Meine Theorie ist eine andere: würde man das - in diesem Thread unpassender Weise beinahe heilig gesprochene - SWF3 heute neu auflegen und ähnlich ausrichten wie damals, könnte es nur gegen die Wand fahren.
Als Massenprogramm sicherlich ja - und genau dafür wäre es ja zu konzipieren, also tatsächlich: Ziel verfehlt. Es gibt heute genug Ausweichmöglichkeiten, sich die geschmacklosesten und trivialsten akustischen Entgleisungen reinzufahren. Das war zu Stockingers Zeiten anders, entweder man nahm, was man bekam oder man hatte bissl Empfang aus dem Nachbar(bundes)land falls es da was anderes gab oder man hatte halt Pech gehabt. Sich alle Singles, die im Radio nicht stattfanden, zu kaufen, hätte vermutlich auch damals das Budget eines z.B. Teenies überfordert.
Schaden dürfte niemand erlitten haben durch Müll-Aussortierung im Rundfunk. Es gibt Fälle, in denen später (z.B. in Form eines Nachrufes) einstige Hörer bestimmten Moderatoren oder Musikredakteuren zutiefst dankbar waren, ihren Musikgeschmack genau so und nicht anders geprägt zu haben. Mir sind solche Nachrufe z.B. im Falle von Peter Radszuhn (gestorben gestern vor 2 Jahren) und auch Klaus Wellershaus (
da kann man einige dankbare Stimmen noch untendrunter nachlesen) bekannt.
Das Aussortieren von Musik, die einem nicht ins Konzept passt, halte ich für absolut legitim. Umgekehrt fragt doch auch niemand, bevor er 99% der Musik, die auf diesem Planeten entsteht und von der vermutlich so manches auch sowas wie "radiotauglich" wäre, einfach nicht stattfinden lässt, sondern sich auf die 100 blödesten, inzwischen restlos gleichklingenden Titel mit der Anmutung einer simplen Spieldose beschränkt. Genau das ist ja das heutige Popradio. Und da es inzwischen seit 25-30 Jahren die Privaten gibt, die sich an der Masse orientieren müssen, wäre ein Aussortieren von Müll bei den öffentlich-rechtlichen erst recht völlig legitim (für die "Müllschlucker" gäbe es genug andere Hörfunkprogramme) und sogar das Gebot der Stunde. Allein: es tut fast niemand mehr.

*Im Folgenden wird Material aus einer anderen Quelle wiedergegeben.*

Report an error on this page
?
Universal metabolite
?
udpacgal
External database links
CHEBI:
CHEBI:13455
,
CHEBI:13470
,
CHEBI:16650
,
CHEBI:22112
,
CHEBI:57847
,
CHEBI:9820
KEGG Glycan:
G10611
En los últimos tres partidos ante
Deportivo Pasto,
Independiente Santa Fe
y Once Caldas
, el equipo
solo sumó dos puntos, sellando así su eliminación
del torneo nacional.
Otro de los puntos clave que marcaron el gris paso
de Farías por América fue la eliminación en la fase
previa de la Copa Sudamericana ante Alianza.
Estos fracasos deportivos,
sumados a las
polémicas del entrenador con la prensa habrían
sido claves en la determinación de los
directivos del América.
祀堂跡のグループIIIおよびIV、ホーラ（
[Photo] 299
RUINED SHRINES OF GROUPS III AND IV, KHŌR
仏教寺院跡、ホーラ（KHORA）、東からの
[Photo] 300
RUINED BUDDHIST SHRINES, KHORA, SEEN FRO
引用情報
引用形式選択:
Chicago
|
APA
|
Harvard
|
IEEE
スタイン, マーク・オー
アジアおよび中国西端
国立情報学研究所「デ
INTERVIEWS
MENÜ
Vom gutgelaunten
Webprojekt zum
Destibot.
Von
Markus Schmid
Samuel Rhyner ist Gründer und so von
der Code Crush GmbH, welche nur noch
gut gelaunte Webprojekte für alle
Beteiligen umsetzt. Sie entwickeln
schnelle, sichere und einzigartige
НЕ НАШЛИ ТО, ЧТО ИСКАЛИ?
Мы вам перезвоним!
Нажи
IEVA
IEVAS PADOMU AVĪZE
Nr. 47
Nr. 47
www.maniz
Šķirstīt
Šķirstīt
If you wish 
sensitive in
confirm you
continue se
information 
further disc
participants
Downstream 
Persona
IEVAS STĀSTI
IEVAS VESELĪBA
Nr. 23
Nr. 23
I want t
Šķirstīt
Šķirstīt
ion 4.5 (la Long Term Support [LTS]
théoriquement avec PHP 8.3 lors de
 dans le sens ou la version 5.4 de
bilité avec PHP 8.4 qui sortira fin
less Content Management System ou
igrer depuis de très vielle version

die Leute sind mündig genug, sich beispielsweise ihr Musikbedürfnis nicht vorschreiben zu lassen.
Geht mir ganz genauso, deshalb höre ich heute nullkommagarnix Popfunk mehr. Mag mich weder von den Formatdiktatoren bevormunden noch mir meine Würde nehmen lassen. Abgesehen davon, daß das ganze Drumherum ja nur noch auf Drogen zu ertragen ist. Es ist ja nicht nur die Musik belanglos, es gibt ja auch keinen sonstigen Inhalt mehr und man dreht sich nur selbstreferentiell um seinen eigenen Claim.
denn damit würde den Hörern etwas vorenthalten, was sie nun einmal gern hören möchten
Verallgemeinere bitte mal nicht so. In meinem Privatumfeld (Leute um 40) hört so etwas niemand. N-I-E-M-A-N-D. Das sind teils empfindsame Menschen, die fügen sich nicht freiwillig solche Schmerzen zu. Und/oder ihr Tag ist zu kurz, um ihn mit Scheiße zu füllen. Musik braucht da dann schon eine Aussage, die über "ich bin geil" oder "die Sonne scheint und ich mach Party" hinausgeht. Oder sie muß exotisch und unerwartet sein. Ich durfte gerade einen Sack voll Mitschnitte vom diesjährigen Rudolstadt-Festival zusammentragen und verteilen - es wird also tatsächlich gezielt nach Musik gefragt, die es wert ist, die noch Seele hat, die Leidenschaft hat, die echte Lebensfreude (das ist was anderes als "Party!") hat. Zusammengetragen habe ich die Mitschnitte bei den Kulturwellen. Dorthin haben wir uns zurückgezogen, falls wir nicht komplett Abstand vom Radio genommen haben.
Diese Hybris ist niemals gerechtfertigt oder gar ein Zeichen für Können, sondern immer und grundsätzlich unangebracht.
Das ist keine Hybris, sondern zumindest nach meinem Verständnis genau das, was Musikredakteure tun sollen: Sichten, Prüfen, Bewerten - und Aussortieren. ich war ihnen zumindest immer dankbar dafür, wenn sie so getan haben.